Confianza

Hace algunos días, en un curso que estoy tomando, estábamos hablando de la “confianza” y la expositora contó una historia personal que le sucedió en una sesión de coaching…

Se encontraban, ella y su Coachee, en el jardín de su casa llevando a cabo una sesión de coaching, hablando precisamente de fortalecer la confianza, cuando de pronto bajó un pájaro y empezó a caminar muy cerca de ellos, casi tropezando con sus zapatos. Aquel pájaro cantaba con una alegría especial y volteaba a verles frecuentemente, cantando aún más alto.

La coach comentó con su Coachee, “mira, precisamente eso es confianza, un digno ejemplo de una gran confianza”.

Y yo me pregunto ¿Qué sostiene la confianza del pájaro en cuestión, donde habita su motivación para que aparezca dicha confianza?

Será que su intuición le decía que aquellas dos personas eran buenas y no pretenderían hacerle ningún daño… Es más, estaban ocupadas en lo suyo.

Sería acaso que el pájaro entendía que estaban conversando de algo importante y no podían distraerse de ello…

Quizá sería que ese día tenía ganas de retarlas, para comprobar que él, un simple pájaro, era mejor que ellos dos…

Es más, acaso sería que el pájaro necesitaba ayuda y estaba investigando si la coach podría prestarle el acompañamiento que buscaba…

¿Qué sustentaba su confianza? ¿Dónde habitaba la declaración de que su actitud mostraba “confianza”?

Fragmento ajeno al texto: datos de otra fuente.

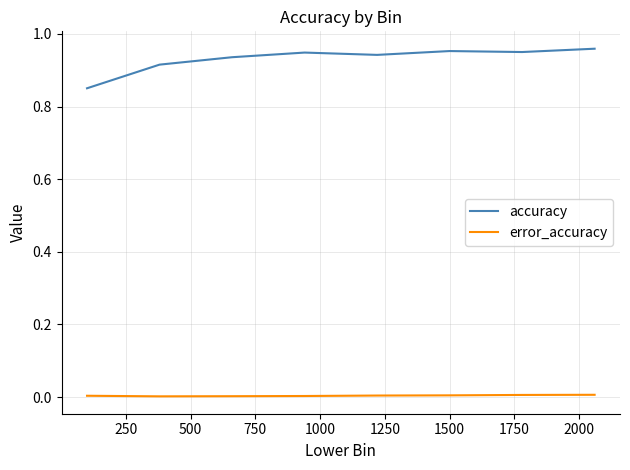

True or false: accuracy and error_accuracy cross at least once.

False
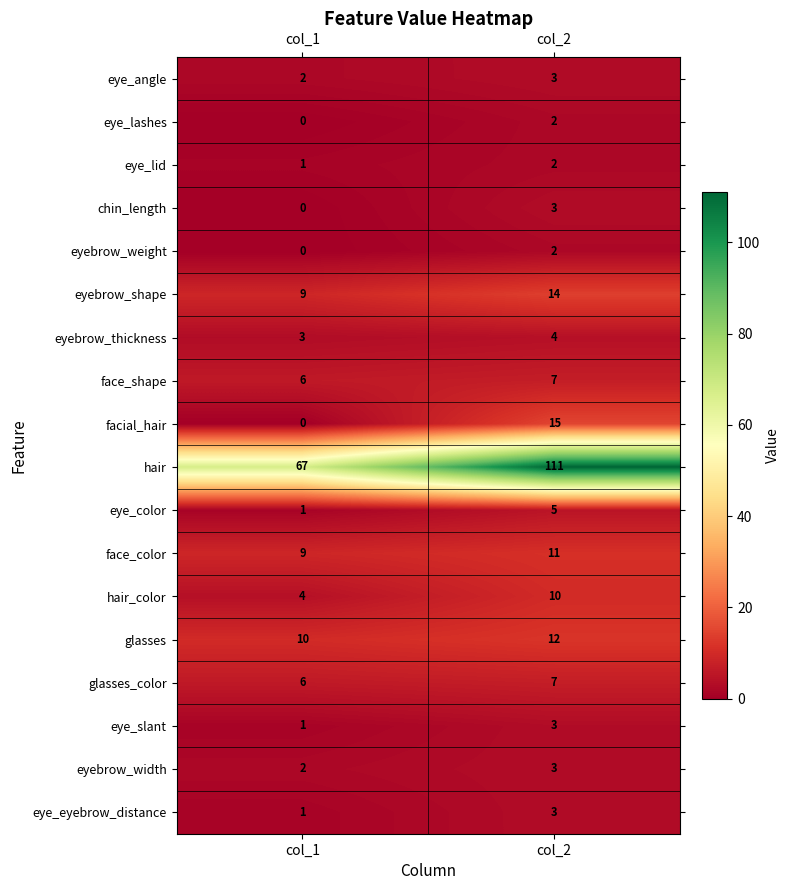

Rank the categories by face_color value from highest to lowest.

col_2, col_1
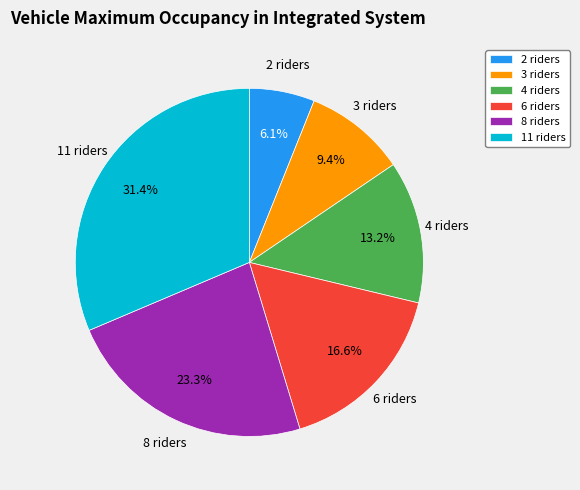

To the nearest percent, what portion does 2 represent?

6%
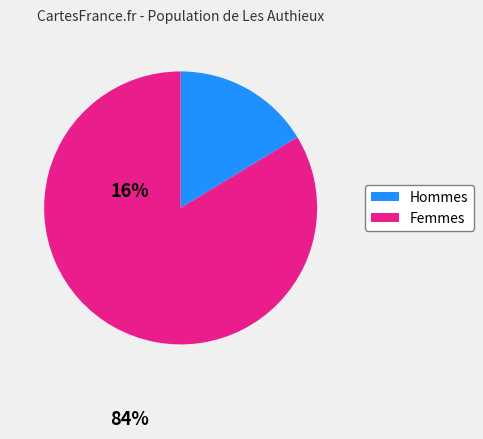

Is there a majority slice in this chart?

Yes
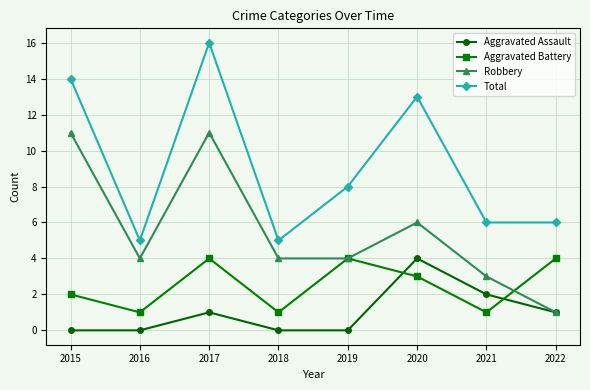

How many lines are shown in the chart?

4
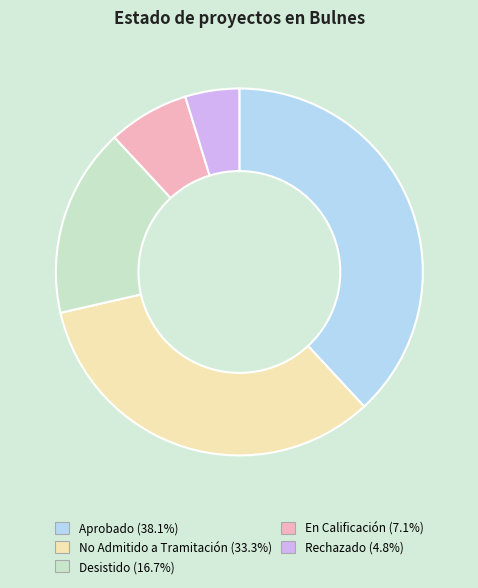

What is the ratio of the value at Desistido to the value at No Admitido a Tramitación?

0.5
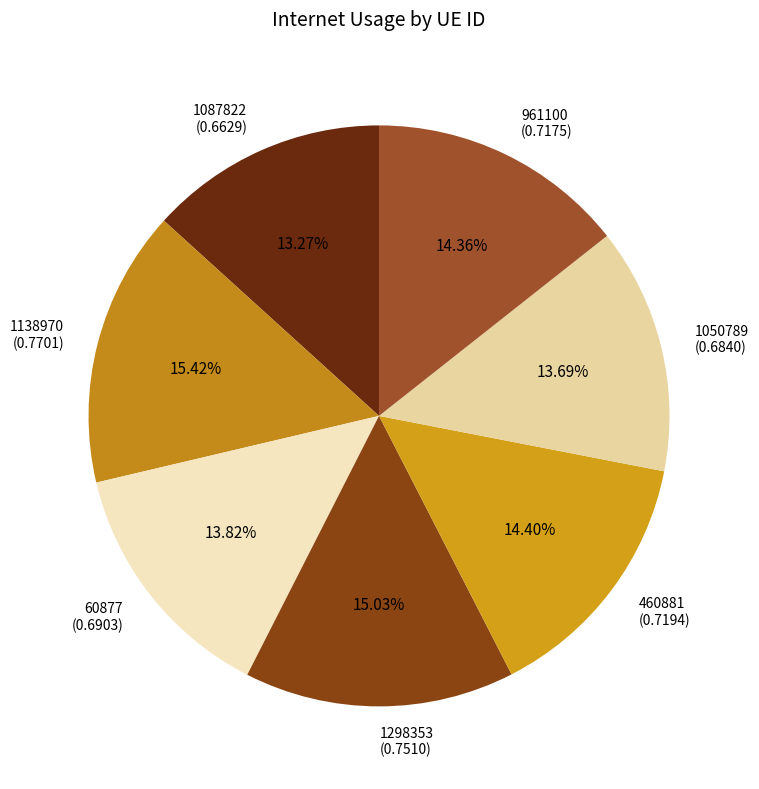

How many segments does this pie chart have?

7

Sería acaso que simplemente su instinto le decía al pájaro que si se mantenía atento, aquellas dos animales no podrían alcanzarle, porque su rapidez, su fuerza y sus alas harían diferencia a su favor…

O sería acaso que aquel pájaro, entretenido en comer, cantar y cuidarse de las dos personas, no tenía forma ni necesidad de reflexionar (quizás porque no le ha sido dada dicha capacidad), y solamente estaba ahí porque había comida y su instinto de supervivencia le indicaría cuándo volar, en cuanto detectara la más leve muestra de peligro…

Yo quisiera creer en estas dos últimas posibilidades… ¿Por qué?

Porque creo que la confianza debiera nacer de nuestra convicción personal de que tenemos las suficientes características, habilidades y competencias para responder a la vida, por lo que podemos vivirla con cierta osadía, responsabilidad y cuidado, pero sin limitarnos en nuestros afanes.

Es más, creo firmemente que podemos hacer conscientemente de lo anterior, un hábito maestro que acompañe nuestro observar e interpretar en el día a día; para luego, internalizarlo y colocarlo en nuestro inconsciente, para tenerlo ahí, preparado, para que se detone cuando se requiera.

Declaración: “Porque confió en mí, yo confió en ti, no sin dejar de estar atento al devenir de la vida”.

No es que el pájaro haya tenido las experiencias para llegar a esta conclusión, la constitución de su cerebro quizá no se lo permite. Pero la constitución del nuestro, el cerebro humano, si nos permite comprender la metáfora. Es más, la Naturaleza, que es más sabia que cualquier humano que haya existido, a su forma y desde mi creer, hizo eso que he narrado y lo encerró en aquel lugar de supervivencia del cerebro del pájaro, que nosotros llamamos “instinto”, y que va más allá de su propio devenir, constituyendo su trascendencia.

Una buena reflexión para empezar a salir de la pandemia, ¿en donde habita o debe habitar, la confianza para recuperar nuestra libertad y poder vivir con responsabilidad y compromiso? ¿Es importante reflexionar en ello?